La route ne fut pas toujours aisée et les études
et les recherches furent longues et parfois bien difficiles. Les
réflexions et les propositions que les lecteurs trouveront dans
le présent ouvrage sont le produit d’une longue et profonde
immersion dans l’univers des « sciences islamiques ». Pendant
plus de vingt ans (nourri par l’enseignement traditionnel que
nous avions suivi, des lectures accumulées, des recherches
personnelles et des livres écrits) nous avons répété que le
réveil de la pensée islamique passait nécessairement par une
réconciliation avec sa dimension spirituelle d’une part et par
un engagement renouvelé, une lecture rationnelle et critique (ijtihâd)
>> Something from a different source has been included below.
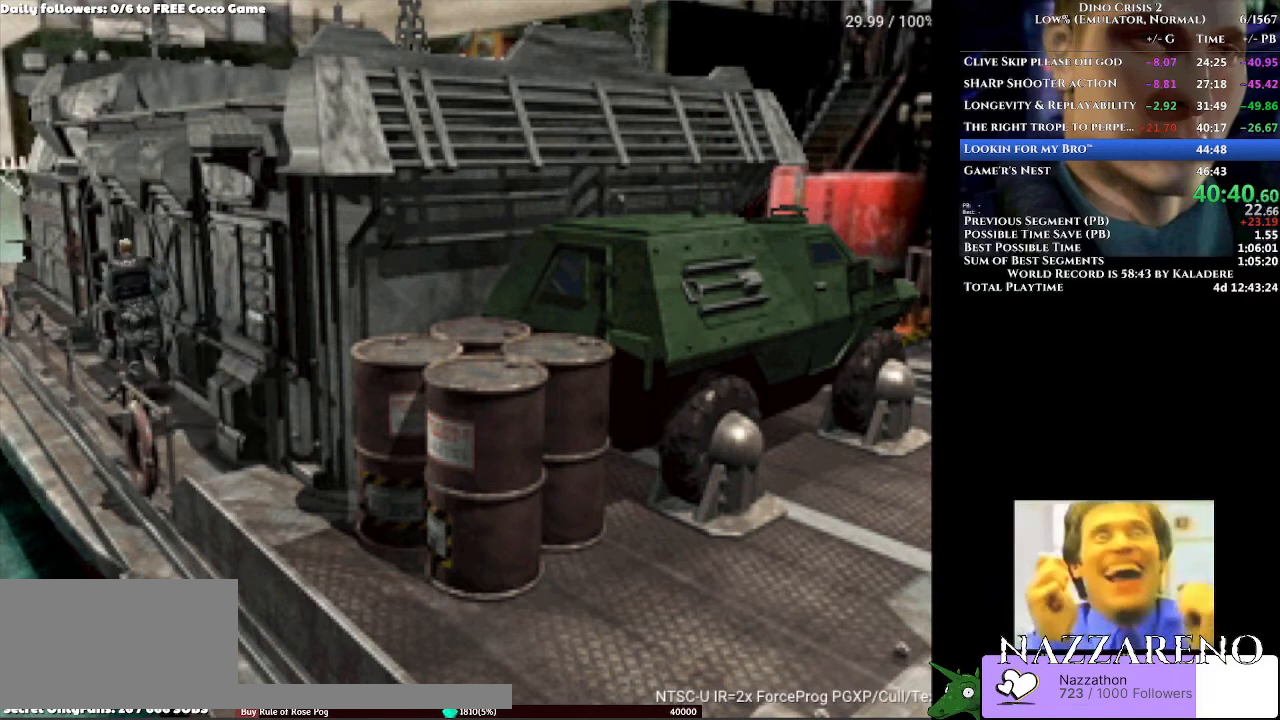
{"dt_ms": 500, "buttons": ["A", "DPAD_UP"], "left_stick": "center", "right_stick": "center", "events": []}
des sources scripturaires dans le domaine du droit et de la
jurisprudence (fiqh) d’autre part. Nous
n’avons pas changé d’avis : le cœur lumineux de l’islam est bien
la quête et l’initiation spirituelles et sa dimension
universelle passe nécessairement par un travail de lecture et de
relecture continuée, d’interprétation fidèle et novatrice et
enfin de formulation d’avis juridique adaptés (fatâwâ).
Les musulmans d’aujourd’hui, en Orient comme en Occident, ont un
besoin urgent d’un fiqh (droit et
jurisprudence) contemporain, distinguant ce qui, dans les
Textes, est immuable de ce qui est propre au changement. Nous
nous y sommes engagé de façon systématique dans trois ouvrages
aux approches différentes : avec Etre Musulman
Européen , il s’agissait de présenter une réflexion nouvelle
à partir des principaux instruments classiques offerts par les
fondements du droit et de la jurisprudence (usûl
al-fiqh) : le raisonnement interprétatif critique et
autonome (ijtihâd), l’intérêt et le bien
communs (maslaha) et l’avis juridique
circonstancié (fatwâ). Cette approche devait
permettre aux musulmans européens (et occidentaux) de répondre
aux questions et aux défis de leur présence dans les sociétés
sécularisées où le référent religieux joue un rôle secondaire
dans la vie publique. L’ouvrage Les musulmans
d’Occident et l’avenir de l’islam prolongeait cette
réflexion en abordant de façon plus directe la question des
sciences et des méthodologies en amont : la seconde partie du
livre se présentait sous la forme de propositions pratiques et
concrètes dans les différents domaines de la spiritualité, de
l’éducation, de l’engagement social et politique, du dialogue
interreligieux, etc. Ces deux ouvrages ont vulgarisé une pensée
et une méthodologie qui se sont diffusées bien au-delà de nos
espérances : un large mouvement de pensée s’est mis en branle
au-delà de ces contributions. Notre étude sur Le
face à face des civilisations abordait la question sous
l’angle des sociétés majoritairement musulmanes en posant la
question Quel projet pour quelle modernité ?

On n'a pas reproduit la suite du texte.